Wednesday, September 26, 2007
indifference and perspective
Things have been busy, consequently time to read has been drastically and depressingly reduced. However, this week - somehow and somewhere between all the et cetera whatever - I was able to take in Dinaw Mengestu's well-crafted, beautiful, melancholic little novel titled The Beautiful Things that Heaven Bears, a piece which I'm almost certain will end up somewhere on my year-end "Top Five Favorite New Releases of 2007" list.

The book deserves a much better review than I have time/energy for at the current moment, so that is not my intention with this post. Hopefully, that beast can be tackled when my mental faculties are a bit sharper and more up to the task. But for tonight, there's this one particular passage that, after underlining it and rewriting it (as I tend to do with sentences and passages that move me), is still gnawing like a raspberry seed lodged between my back teeth. It's a conversation between two African immigrants who both escaped violent coups in their separate homelands in the perhaps naive hopes of finding security, safety and opportunity in America. And it reads like this:

Everything is beautiful to you.

Not everything.

But damn close.

You just have to have the right perspective.

Which is what?

Indifference. You have to know that none of this is going to last. And then you have to not care.

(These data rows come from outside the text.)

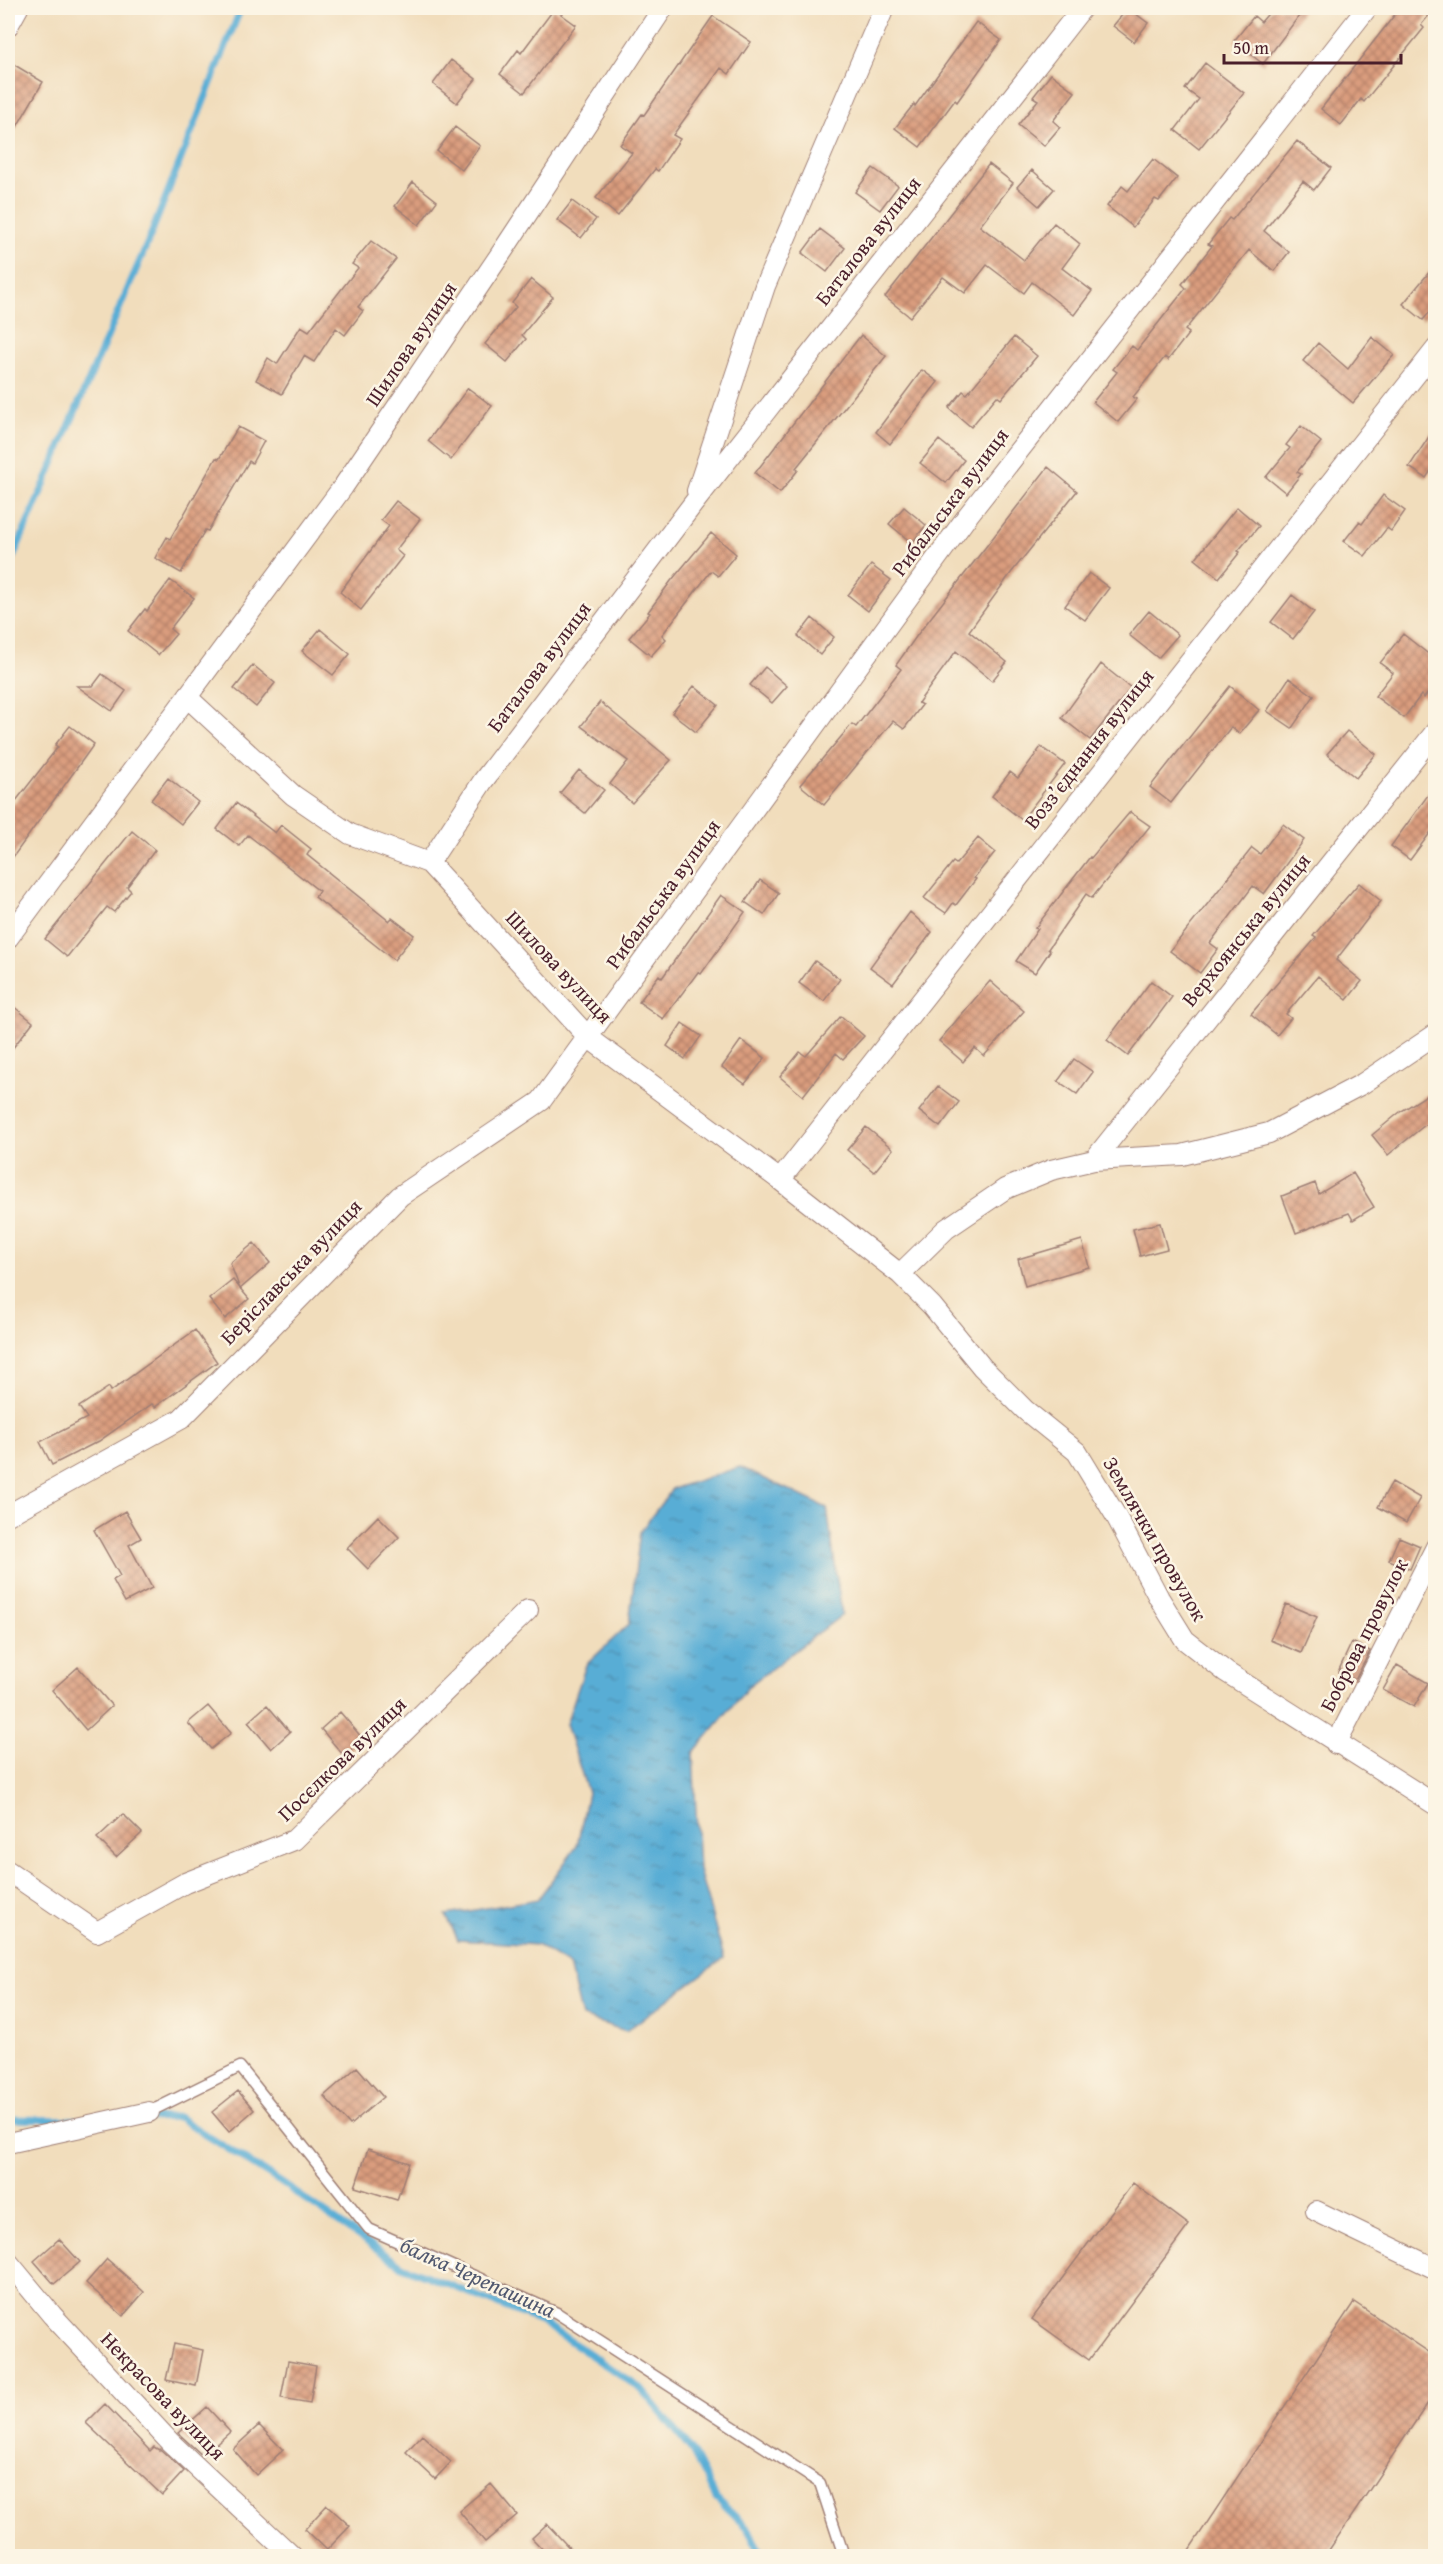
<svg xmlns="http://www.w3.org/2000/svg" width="1443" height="2564" font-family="'Gentium Book Plus',serif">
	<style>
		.water { fill: url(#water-ripples); stroke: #526680; stroke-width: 1.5 }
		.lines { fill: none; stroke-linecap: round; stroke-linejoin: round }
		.stream { stroke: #59add5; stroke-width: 7 }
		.building { fill: url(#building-cross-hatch) }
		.service-casing { stroke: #9e7e74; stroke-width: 13 }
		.minor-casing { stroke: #9e7e74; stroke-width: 22 }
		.service { stroke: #fff; stroke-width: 10 }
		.minor { stroke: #fff; stroke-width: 20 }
		.labels { text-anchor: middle; stroke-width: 5; stroke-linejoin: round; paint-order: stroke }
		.street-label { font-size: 21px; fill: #4a1f2b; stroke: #fcf5e5 }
		.water-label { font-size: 22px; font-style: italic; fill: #50586f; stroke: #fcf5e5 }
	</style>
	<defs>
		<pattern id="water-ripples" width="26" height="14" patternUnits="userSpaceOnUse" patternTransform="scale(1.5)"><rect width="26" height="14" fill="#59add5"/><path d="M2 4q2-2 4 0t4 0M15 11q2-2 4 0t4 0" fill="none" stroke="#4c8cad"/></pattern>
		<pattern id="building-cross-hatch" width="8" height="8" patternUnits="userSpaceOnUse" patternTransform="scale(1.5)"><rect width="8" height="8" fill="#da9d7e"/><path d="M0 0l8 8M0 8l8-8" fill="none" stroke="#b37f67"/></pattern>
	</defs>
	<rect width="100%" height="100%" fill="#fcf5e5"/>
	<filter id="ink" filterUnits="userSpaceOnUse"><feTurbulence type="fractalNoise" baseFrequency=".0167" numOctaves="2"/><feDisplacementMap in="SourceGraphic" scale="12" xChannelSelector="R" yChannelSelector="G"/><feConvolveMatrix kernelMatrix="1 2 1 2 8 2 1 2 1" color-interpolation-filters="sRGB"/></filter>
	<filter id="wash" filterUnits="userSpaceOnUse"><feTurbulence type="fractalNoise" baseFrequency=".008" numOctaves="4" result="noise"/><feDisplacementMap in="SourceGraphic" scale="24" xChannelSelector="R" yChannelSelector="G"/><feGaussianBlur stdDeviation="1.35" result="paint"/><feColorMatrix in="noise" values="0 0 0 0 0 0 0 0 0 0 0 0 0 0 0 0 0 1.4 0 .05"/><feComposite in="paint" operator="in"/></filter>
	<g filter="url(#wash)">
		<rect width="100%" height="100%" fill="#f1ddbc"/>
		<!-- water -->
		<path class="water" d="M740,1467L827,1508L842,1615L750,1685L693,1753L699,1870L724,1958L626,2031L582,2017L569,1965L537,1945L458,1940L446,1915L538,1899L577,1846L588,1793L566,1724L586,1665L629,1624L640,1532L672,1489Z"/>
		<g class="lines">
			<!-- stream -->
			<path class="stream" d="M8,569L147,244L241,8
				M149,2118L178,2117L280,2182L402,2266L542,2322L641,2389L691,2449L716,2498L747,2528L763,2556
				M8,2119L75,2120"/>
		</g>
		<g id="blocks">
			<!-- building -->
			<path class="building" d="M1128,8L1148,23L1134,42L1113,26Z
				M1273,8H1305L1263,64L1234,41L1254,16L1261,22Z
				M1400,8H1435L1421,25L1424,28L1403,54L1364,102L1361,99L1341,125L1321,109Z
				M554,9L576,25L524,93L500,74L518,50L521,53Z
				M713,16L751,42L729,74L721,68L673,135L680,139L658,171L655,169L618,216L596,198L632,153L620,145L642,114L644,115Z
				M976,22L1001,40L957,102L955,100L920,147L895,128L914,104L915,106Z
				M451,60L476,79L457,103L433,84Z
				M8,61L43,82L8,142Z
				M1205,63L1244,93L1199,149L1175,130L1199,99L1185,89Z
				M1051,74L1075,92L1053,121L1060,127L1044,146L1018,125L1038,100L1033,97Z
				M455,127L480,146L462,170L437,151Z
				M1297,141L1331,168L1314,190L1303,181L1264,231L1289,252L1274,271L1249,250L1185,330L1189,333L1168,360L1165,357L1133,397L1137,399L1118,422L1093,402L1117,372L1113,369L1132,346L1137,350L1186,288L1182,284L1212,246L1208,244L1229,218L1232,220Z
				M1153,159L1177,178L1159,201L1155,199L1133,227L1107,206L1122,186L1128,191Z
				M989,164L1013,183L980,226L1024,260L1054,223L1080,244L1062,268L1092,291L1074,315L1032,282L1024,293L987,265L965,293L943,277L910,317L885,297Z
				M873,168L898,186L880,210L855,192Z
				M1032,170L1054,189L1039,206L1017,187Z
				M413,182L437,201L419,225L395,206Z
				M572,201L596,219L581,238L557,220Z
				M820,229L845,248L827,272L802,253Z
				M371,241L396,259L358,307L363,311L345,335L336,328L314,362L304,356L282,394L256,380L268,358L277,364L301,326L309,331L358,268L352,264Z
				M1436,264V305L1423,320L1403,304Z
				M531,279L553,297L522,335L526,339L507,362L485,344L516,307L512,303Z
				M861,335L886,356L796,468L798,470L780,493L755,473Z
				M1014,337L1037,356L1001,399L997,396L971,427L949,408L963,391L967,394Z
				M1372,337L1394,355L1353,403L1303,361L1318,343L1348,369Z
				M922,370L938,382L890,444L876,432Z
				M468,388L492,406L451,460L428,441Z
				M1301,426L1321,442L1297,472L1301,474L1286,493L1266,477L1290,448L1286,445Z
				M1436,426V463L1426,478L1409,467Z
				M238,427L264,441L252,463L249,461L208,531L205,530L181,573L155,558L167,537L170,539L216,458L219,459Z
				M939,440L964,460L946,483L920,463Z
				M1048,467L1077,491L1011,573L969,631L1007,662L992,681L956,651L918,703L922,705L904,729L893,721L824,805L800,785L852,724L856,727L901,669L896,665L918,634Z
				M1383,495L1405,511L1391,531L1387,528L1365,556L1344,541L1359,522L1362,524Z
				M396,501L420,519L396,550L403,556L361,610L340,592L389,526L381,520Z
				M904,507L926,525L912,543L889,524Z
				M1237,507L1259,526L1238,551L1240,552L1219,578L1195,559Z
				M711,533L736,554L718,576L711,571L662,635L666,639L651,656L629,638L650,613L648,612L671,581Z
				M871,565L891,580L868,611L848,595Z
				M1089,573L1109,588L1085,620L1065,606Z
				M170,580L194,598L170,629L176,634L158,655L128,631L145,609L147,611Z
				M1292,595L1314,612L1293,639L1271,622Z
				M1149,611L1178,635L1158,658L1129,635Z
				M812,618L834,637L820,655L798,636Z
				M320,629L350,654L333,675L302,651Z
				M1403,634L1436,660V683L1424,698L1421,695L1404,718L1375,696L1393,673L1380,663Z
				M1101,664L1131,688L1090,740L1062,718Z
				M253,665L275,683L256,707L234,689Z
				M765,667L787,686L772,703L750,685Z
				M102,674L126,691L112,711L77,686H93Z
				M1289,678L1314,696L1292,728L1267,711Z
				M694,686L718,705L696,732L672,713Z
				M1230,686L1259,710L1239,734L1231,727L1171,803L1150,787Z
				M600,702L671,760L632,803L610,784L628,761L581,726Z
				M70,726L94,744L8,864V811L58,747L55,745Z
				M1347,731L1376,754L1356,778L1327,754Z
				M1041,747L1065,764L1022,820L992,796L1010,772L1018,778Z
				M579,770L604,790L585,813L560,793Z
				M168,778L198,802L181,824L151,800Z
				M1436,784V825L1410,860L1391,846Z
				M236,803L275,833L281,825L311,849L307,855L389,921L392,918L414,935L394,960L315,897L319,891L248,835L239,846L217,829Z
				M1130,812L1150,826L1092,898L1086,894L1048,949L1050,951L1035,973L1016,961L1038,929L1035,928L1090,857L1091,858Z
				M1283,824L1304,840L1264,894L1253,886L1210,943L1218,949L1200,973L1170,951L1252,848L1260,854Z
				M132,831L155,850L127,887L131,891L114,912L107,907L67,957L45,939Z
				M978,838L995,852L974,878L976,879L956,905L953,903L946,913L924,898L953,862L956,864Z
				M760,880L779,893L764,915L745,902Z
				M1359,883L1381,901L1336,960L1362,981L1347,1000L1318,976L1286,1014L1291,1018L1277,1035L1251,1014L1316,938L1313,936Z
				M721,895L745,912L701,974L698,972L663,1019L639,1002L659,975L662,978Z
				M910,912L932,932L893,984L870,967Z
				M815,961L840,979L824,1001L799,983Z
				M990,981L1024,1011L984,1056L975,1048L963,1062L939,1041Z
				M1151,981L1172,997L1128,1056L1107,1040Z
				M8,1002L33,1022L8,1054Z
				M841,1016L864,1036L843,1059L836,1053L803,1096L780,1077L800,1052L806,1056Z
				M682,1023L701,1036L685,1059L667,1046Z
				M741,1040L765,1058L745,1084L722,1067Z
				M1074,1059L1093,1072L1077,1094L1058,1081Z
				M938,1086L959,1102L940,1127L919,1111Z
				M1436,1089V1116L1388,1155L1372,1135L1400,1112Z
				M866,1127L893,1149L874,1172L847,1150Z
				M1353,1173L1374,1207L1353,1220L1349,1213L1296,1233L1282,1196L1315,1183L1319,1194Z
				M1160,1223L1167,1249L1140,1256L1133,1229Z
				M1082,1240L1089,1267L1025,1286L1018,1259Z
				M254,1243L270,1263L240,1289L230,1263Z
				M233,1280L249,1299L225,1319L209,1299Z
				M195,1330L217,1362L155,1407L152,1404L99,1441L52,1465L40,1442L87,1418L79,1407L109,1387L111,1391Z
				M1392,1482L1420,1498L1406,1523L1378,1507Z
				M125,1511L141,1538L129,1545L152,1588L125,1602L113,1580L120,1576L94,1530Z
				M378,1516L399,1537L368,1569L347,1548Z
				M1399,1537L1420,1546L1410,1569L1389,1560Z
				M1286,1604L1317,1617L1301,1653L1270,1640Z
				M1352,1642L1370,1651L1355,1680L1338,1672Z
				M1397,1665L1428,1683L1414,1707L1383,1690Z
				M78,1667L112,1706L86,1730L52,1690Z
				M267,1705L290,1732L271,1749L248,1722Z
				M208,1706L231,1733L211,1749L188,1723Z
				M340,1712L363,1739L344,1756L321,1729Z
				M123,1814L142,1833L116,1857L97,1838Z
				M357,2067L383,2097L350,2125L324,2096Z
				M238,2091L254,2110L229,2132L212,2112Z
				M368,2149L409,2163L397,2200L355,2187Z
				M1133,2183L1189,2225L1089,2360L1032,2319Z
				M59,2239L80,2262L54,2284L34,2261Z
				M107,2259L144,2292L123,2316L86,2283Z
				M1354,2302L1436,2357V2391L1325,2556H1185Z
				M174,2344L203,2350L196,2386L166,2380Z
				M288,2361L316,2366L310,2403L281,2398Z
				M105,2404L150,2451L154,2447L159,2450L160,2449L184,2471L162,2495L86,2423Z
				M207,2407L230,2432L203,2456L178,2433Z
				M259,2425L283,2450L256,2475L233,2449Z
				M422,2435L451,2462L435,2479L406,2452Z
				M491,2484L517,2515L485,2542L459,2511Z
				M327,2505L350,2526L327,2550L305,2529Z
				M547,2524L577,2556H549L532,2538Z"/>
		</g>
	</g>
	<g filter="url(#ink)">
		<use href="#blocks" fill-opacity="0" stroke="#9e7e74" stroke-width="1.5"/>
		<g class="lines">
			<defs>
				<path id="service" d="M149,2112L240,2067L369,2229L557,2313L820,2483L844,2556"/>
				<path id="minor" d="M8,26L18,8
					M697,491L765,286L884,8
					M187,697L293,795L350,834L429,863L589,1038L780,1180L900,1274L932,1306L982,1367L1025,1410L1077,1452L1116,1516L1159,1598L1185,1640L1226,1672L1436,1805
					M429,863L483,781L693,504L1082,8
					M8,938L343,487L504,249L663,8
					M1094,1160L1436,731
					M780,1180L1436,349
					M900,1274L946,1229L1005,1189L1051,1170L1094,1160L1182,1155L1269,1133L1362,1084L1436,1034
					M8,1515L181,1419L400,1196L541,1101L969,514L1367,8
					M1336,1744L1436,1547
					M8,1871L97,1932L185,1883L294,1840L528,1610
					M8,2143L149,2112
					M1316,2211L1436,2269
					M8,2262L52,2315L170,2442L292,2556"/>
			</defs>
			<!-- service casing -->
			<use href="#service" class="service-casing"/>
			<!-- minor casing -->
			<use href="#minor" class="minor-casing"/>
			<!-- service -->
			<use href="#service" class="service"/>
			<!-- minor -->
			<use href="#minor" class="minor"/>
		</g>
	</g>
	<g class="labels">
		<!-- street labels -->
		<g class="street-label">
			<text transform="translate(868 241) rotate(-52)" y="7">Баталова вулиця</text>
			<text transform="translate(411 344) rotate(-56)" y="7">Шилова вулиця</text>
			<text transform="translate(950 502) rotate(-53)" y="7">Рибальська вулиця</text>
			<text transform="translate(539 667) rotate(-53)" y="7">Баталова вулиця</text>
			<text transform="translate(1089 749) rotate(-52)" y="7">Возз’єднання вулиця</text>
			<text transform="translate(663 894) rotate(-54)" y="7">Рибальська вулиця</text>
			<text transform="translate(1246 930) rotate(-51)" y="7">Верхоянська вулиця</text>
			<text transform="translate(559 967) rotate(47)" y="7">Шилова вулиця</text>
			<text transform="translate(291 1272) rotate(-46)" y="7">Беріславська вулиця</text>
			<text transform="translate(1155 1539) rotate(60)" y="7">Землячки провулок</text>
			<text transform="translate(1364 1635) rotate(-63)" y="7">Боброва провулок</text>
			<text transform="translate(342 1759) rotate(-44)" y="7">Посєлкова вулиця</text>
			<text transform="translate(163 2396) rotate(46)" y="7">Некрасова вулиця</text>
		</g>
		<!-- water labels -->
		<g class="water-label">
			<text transform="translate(478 2277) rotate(24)" y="8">балка Черепашина</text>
		</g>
	</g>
	<!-- margin -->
	<rect width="1443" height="2564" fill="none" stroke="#fcf5e5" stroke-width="30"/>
	<!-- scale -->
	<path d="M1224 54v9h177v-9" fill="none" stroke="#4a1f2b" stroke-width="3"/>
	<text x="1233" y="54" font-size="18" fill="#4a1f2b" stroke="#fcf5e5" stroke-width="4.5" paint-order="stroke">50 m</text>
</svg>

And then the world becomes beautiful?

No. It becomes ridiculous. Which is close enough for me.
I'm not sure why this passage is sticking with me three days after I read it. Maybe it's the notion that what we so often laud as "beautiful" is really just the ascetically-pleasing oddity. Maybe it's the idea that we need to resign ourselves to indifference before we can look past all the beastly to truly see the beauty. Maybe I'm just an overworked, underpaid civil servant with a penchant for navel-gazing.

Probably all of the above.

But, what I am certain of is that there's a cohesive post lurking somewhere in this mess. Just maybe not this particular one.